The war that has dominated the headlines was too immediate for analysis, and most talks focused on history. Topics ranged from the Italian colonization of Libya in the 1930s to the barracklike refugee settlements constructed in the late '40s in Israel, from Frank Lloyd Wright's unbuilt projects for Baghdad in the 1950s to the Postmodern towers that transformed Dubai in the '80s. Certain themes were persistent, such as the uneasy relationship between modernity and tradition, progress and preservation, global and local. Yale anthropologist Arjun Appadurai argued that these categories limit understanding — that local and global “cannot be dichotomized,” for each influences the other in complex ways. Still, for Western architects, certain difficult realities were hard to avoid.

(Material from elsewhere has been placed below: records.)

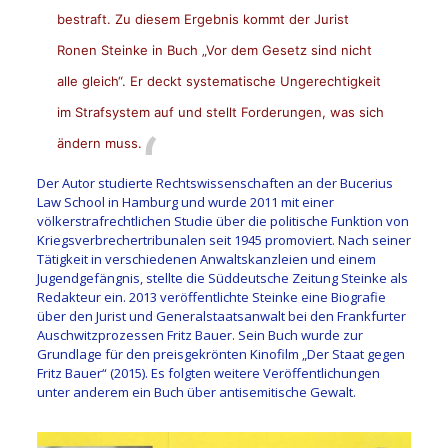
bestraft. Zu diesem Ergebnis kommt der Jurist
Ronen Steinke in Buch „Vor dem Gesetz sind nicht
alle gleich“. Er deckt systematische Ungerechtigkeit
im Strafsystem auf und stellt Forderungen, was sich
ändern muss.
Der Autor studierte Rechtswissenschaften an der Bucerius
Law School in Hamburg und wurde 2011 mit einer
völkerstrafrechtlichen Studie über die politische Funktion von
Kriegsverbrechertribunalen seit 1945 promoviert. Nach seiner
Tätigkeit in verschiedenen Anwaltskanzleien und einem
Jugendgefängnis, stellte die Süddeutsche Zeitung Steinke als
Redakteur ein. 2013 veröffentlichte Steinke eine Biografie
über den Jurist und Generalstaatsanwalt bei den Frankfurter
Auschwitzprozessen Fritz Bauer. Sein Buch wurde zur
Grundlage für den preisgekrönten Kinofilm „Der Staat gegen
Fritz Bauer“ (2015). Es folgten weitere Veröffentlichungen
unter anderem ein Buch über antisemitische Gewalt.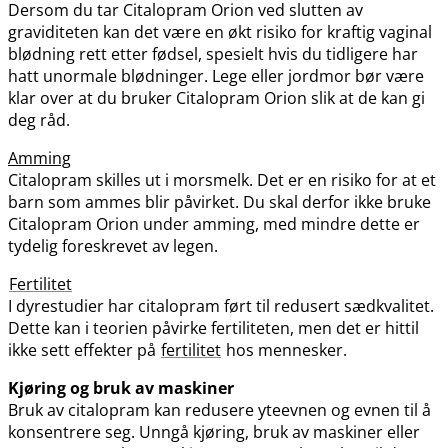
Dersom du tar Citalopram Orion ved slutten av
graviditeten kan det være en økt risiko for kraftig vaginal
blødning rett etter fødsel, spesielt hvis du tidligere har
hatt unormale blødninger. Lege eller jordmor bør være
klar over at du bruker Citalopram Orion slik at de kan gi
deg råd.
Amming
Citalopram skilles ut i morsmelk. Det er en risiko for at et
barn som ammes blir påvirket. Du skal derfor ikke bruke
Citalopram Orion under amming, med mindre dette er
tydelig foreskrevet av legen.
Fertilitet
I dyrestudier har citalopram ført til redusert sædkvalitet.
Dette kan i teorien påvirke fertiliteten, men det er hittil
ikke sett effekter på
fertilitet
hos mennesker.
Kjøring og bruk av maskiner
Bruk av citalopram kan redusere yteevnen og evnen til å
konsentrere seg. Unngå kjøring, bruk av maskiner eller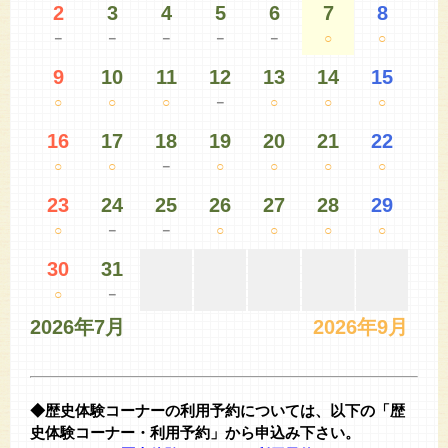
2
3
4
5
6
7
8
－
－
－
－
－
○
○
9
10
11
12
13
14
15
○
○
○
－
○
○
○
16
17
18
19
20
21
22
○
○
－
○
○
○
○
23
24
25
26
27
28
29
○
－
－
○
○
○
○
30
31
○
－
2026年7月
2026年9月
◆歴史体験コーナーの利用予約については、以下の「歴
史体験コーナー・利用予約」から申込み下さい。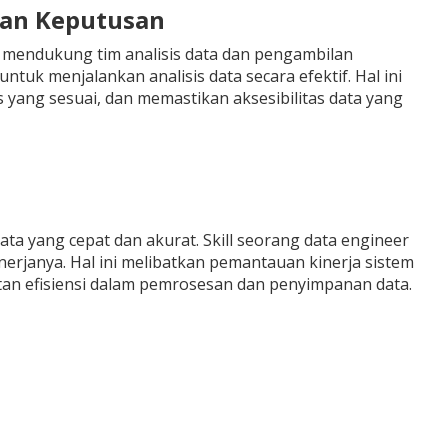
lan Keputusan
s mendukung tim analisis data dan pengambilan
tuk menjalankan analisis data secara efektif. Hal ini
yang sesuai, dan memastikan aksesibilitas data yang
data yang cepat dan akurat. Skill seorang data engineer
erjanya. Hal ini melibatkan pemantauan kinerja sistem
katan efisiensi dalam pemrosesan dan penyimpanan data.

As Hasan-Uddin Khan, a professor of architecture at Roger Williams University, in Bristol, Rhode Island, discussed “hybrid architecture” in the Gulf States, it became clear that much of the work by American and European architects — hotels, airports, and ministries with designs whose forms are meant to suggest Arab dhows or Bedouin tents — now symbolizes what many in the region see as hubris, if not oppression.
Yet architecture is inevitably a key component in nation building. Hashim Sarkis, professor of
architecture at Harvard, showed projects — housing, an agricultural center, and a school — commissioned by nongovernmental organizations (NGOs) as part of Lebanon's post-civil war rebuilding. Sarkis says, “NGOs fill a need throughout the developing world.”